TASK INSTRUCTIONS
Whenever a line below holds the word "Smith", copy that line.
:::
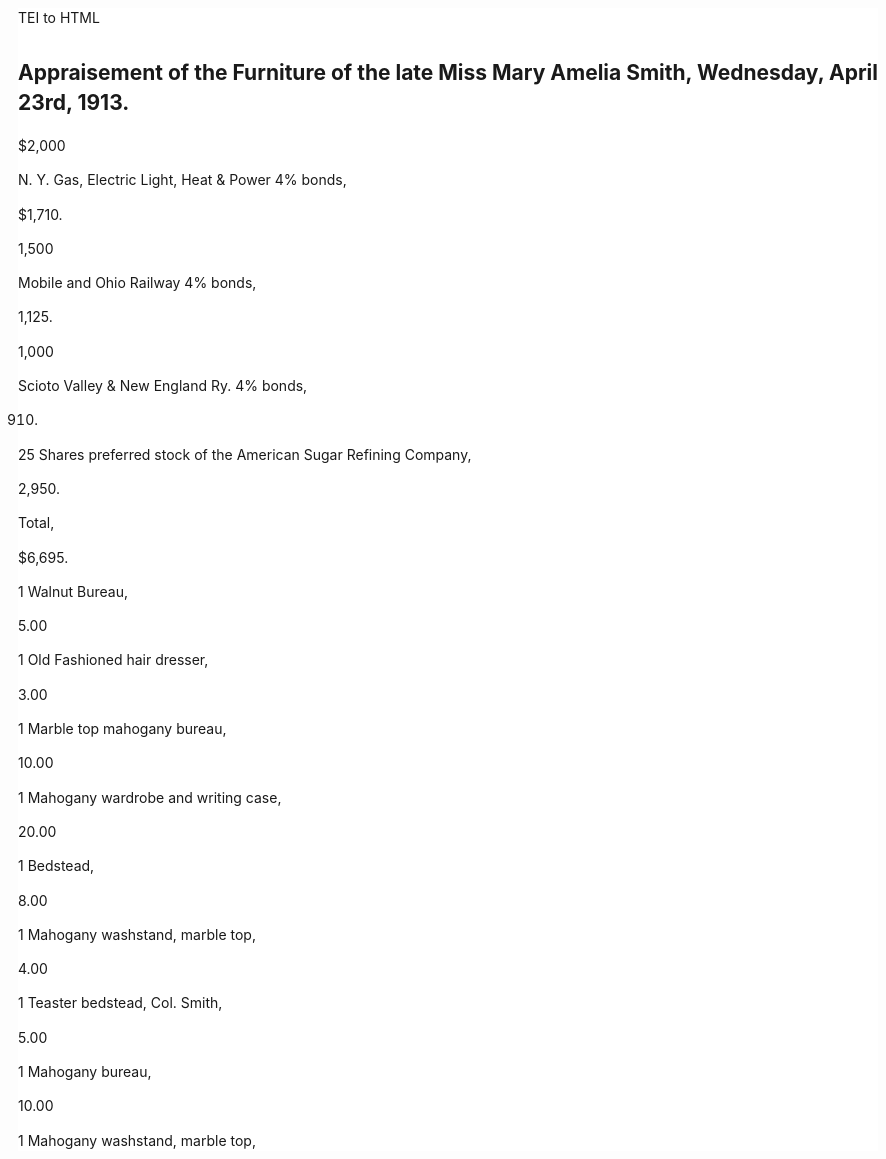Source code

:  TEI to HTML

Appraisement of the Furniture of the late Miss Mary Amelia Smith, Wednesday, April 23rd, 1913.
----------------------------------------------------------------------------------------------

$2,000

N. Y. Gas, Electric Light, Heat & Power 4% bonds,

$1,710.

1,500

Mobile and Ohio Railway 4% bonds,

1,125.

1,000

Scioto Valley & New England Ry. 4% bonds,

910.

25 Shares preferred stock of the American Sugar Refining Company,

2,950.

Total,

$6,695.

1 Walnut Bureau,

5.00

1 Old Fashioned hair dresser,

3.00

1 Marble top mahogany bureau,

10.00

1 Mahogany wardrobe and writing case,

20.00

1 Bedstead,

8.00

1 Mahogany washstand, marble top,

4.00

1 Teaster bedstead, Col. Smith,

5.00

1 Mahogany bureau,

10.00

1 Mahogany washstand, marble top,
:::
ANSWER AREA
Appraisement of the Furniture of the late Miss Mary Amelia Smith, Wednesday, April 23rd, 1913.
1 Teaster bedstead, Col. Smith,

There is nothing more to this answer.